SiC nanofiber reinforced porous ceramic hollow fiber membranes

Abstract

Brittleness is the main obstacle for commercial implementation of ceramic hollow fiber membranes. Here we report the reinforcement of porous alumina hollow fiber membranes by using commercial SiC nanofibers. The SiC reinforced alumina hollow fiber membranes were produced by the polymer-assisted phase inversion method and subsequent removal of the polymer and sintering at high temperatures. The effects of the amounts of SiC nanofibers (2.5–10.0 wt%) on the mechanical strength, microstructure and water flux of the hollow fiber membranes were investigated.
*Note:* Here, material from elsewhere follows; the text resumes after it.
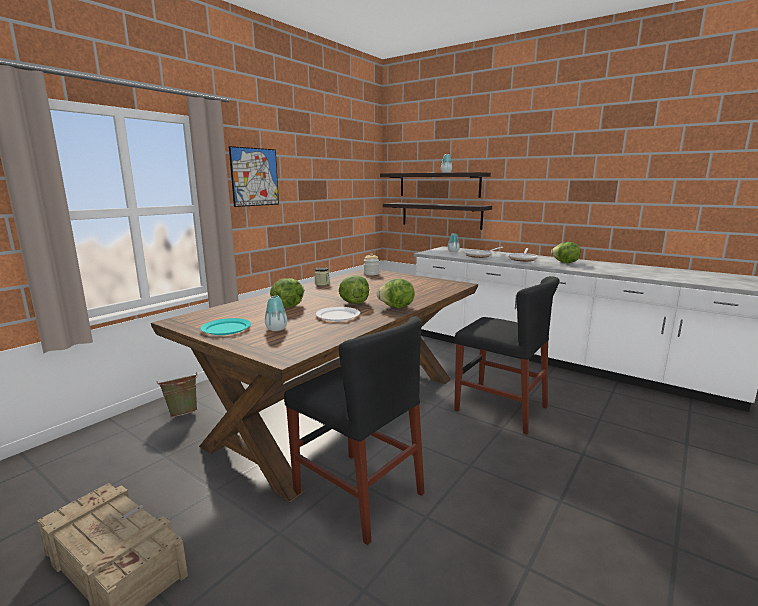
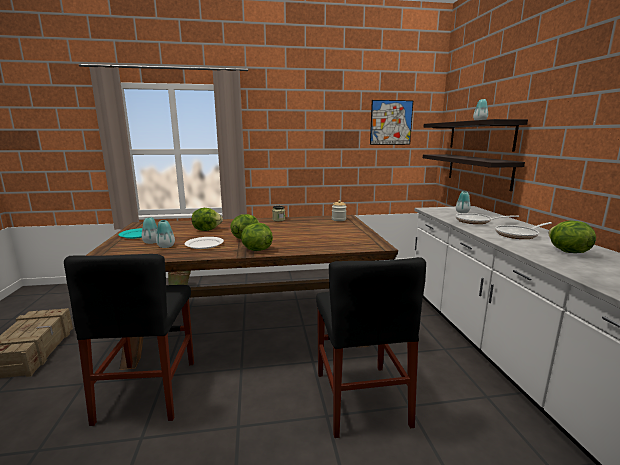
camera: 45 degrees right, 0 degrees up
picture [229,146,279,207] -> picture moved to [370,100,413,145]
none -> vase [156,220,175,248]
The results showed that without addition of SiC nanofibers, the maximum bending strength was about 154 MPa for the porous alumina hollow fiber sintered at 1510 °C. However, the maximum bending strength of the reinforced membrane reached 218 MPa, in which 5 wt% SiC was incorporated and sintered at 1450 °C; in other words, a 40% improvement in bending strength was achieved. After being sintered at 1450 °C, the 5% SiC reinforced membrane exhibits a porosity of 41.7% and a peak pore size of 1.35 μm whereas the pure alumina membrane has a porosity of 37.5% and a peak pore size of 1.25 μm; the former shows a water permeability of 7.99 L m⁻² h⁻¹ kPa⁻¹, which is 3.3 times higher than that of the latter. Therefore, the ceramic nanofiber reinforcement is promising for the development of high-performance ceramic hollow fiber membranes for practical applications.